# DESCRIPTION OF THE TASK
Give back the records below exactly, omitting the pictures.

# SUPPLIED DATA

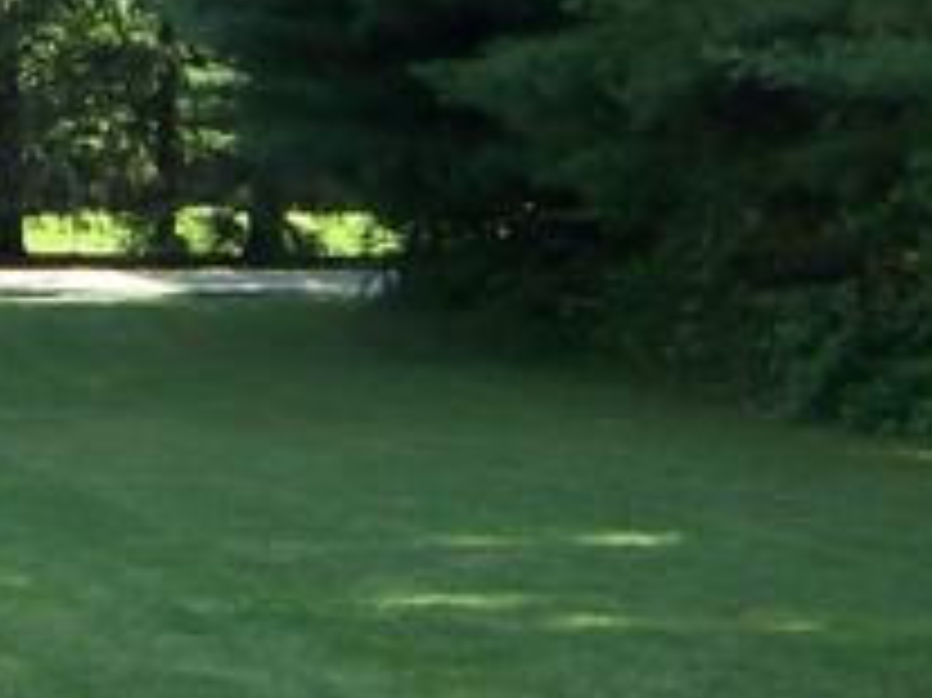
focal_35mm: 178
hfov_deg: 10.7
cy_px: -374
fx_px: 4790
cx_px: -486
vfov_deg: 8.1
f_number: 3
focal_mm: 6
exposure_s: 1/250
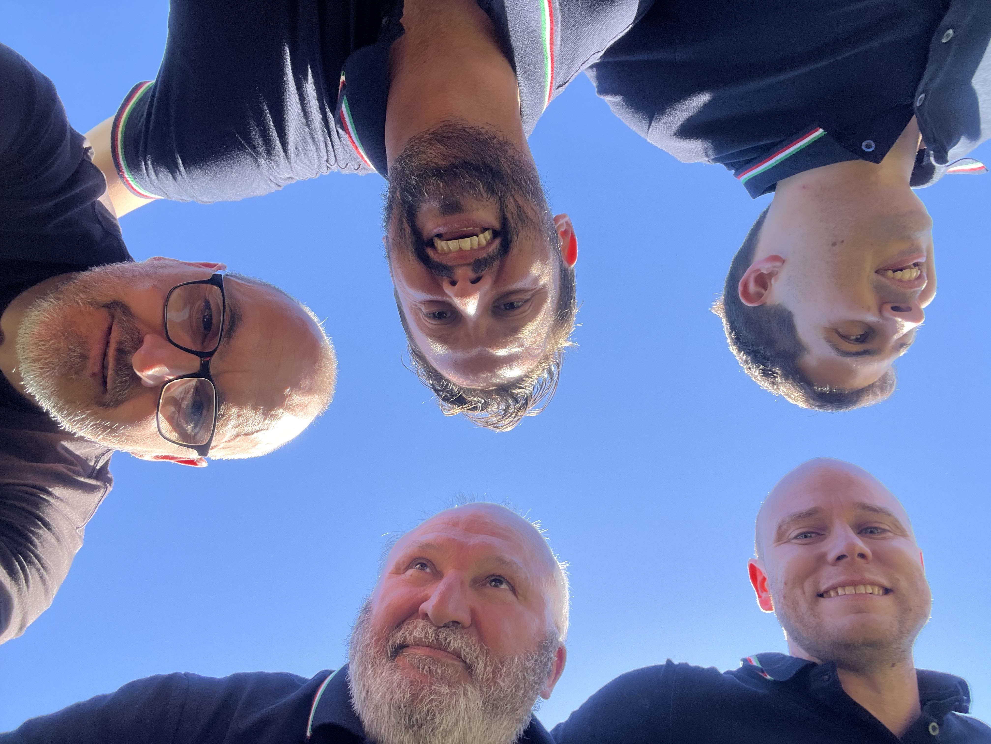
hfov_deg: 73.9
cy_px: 372
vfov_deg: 58.9
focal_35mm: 23
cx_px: 496
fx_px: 658
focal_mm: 2.71
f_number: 2.2
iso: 25
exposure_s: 1/143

# RESPONSE TO THE EXERCISE
focal_35mm: 178
hfov_deg: 10.7
cy_px: -374
fx_px: 4790
cx_px: -486
vfov_deg: 8.1
f_number: 3
focal_mm: 6
exposure_s: 1/250
hfov_deg: 73.9
cy_px: 372
vfov_deg: 58.9
focal_35mm: 23
cx_px: 496
fx_px: 658
focal_mm: 2.71
f_number: 2.2
iso: 25
exposure_s: 1/143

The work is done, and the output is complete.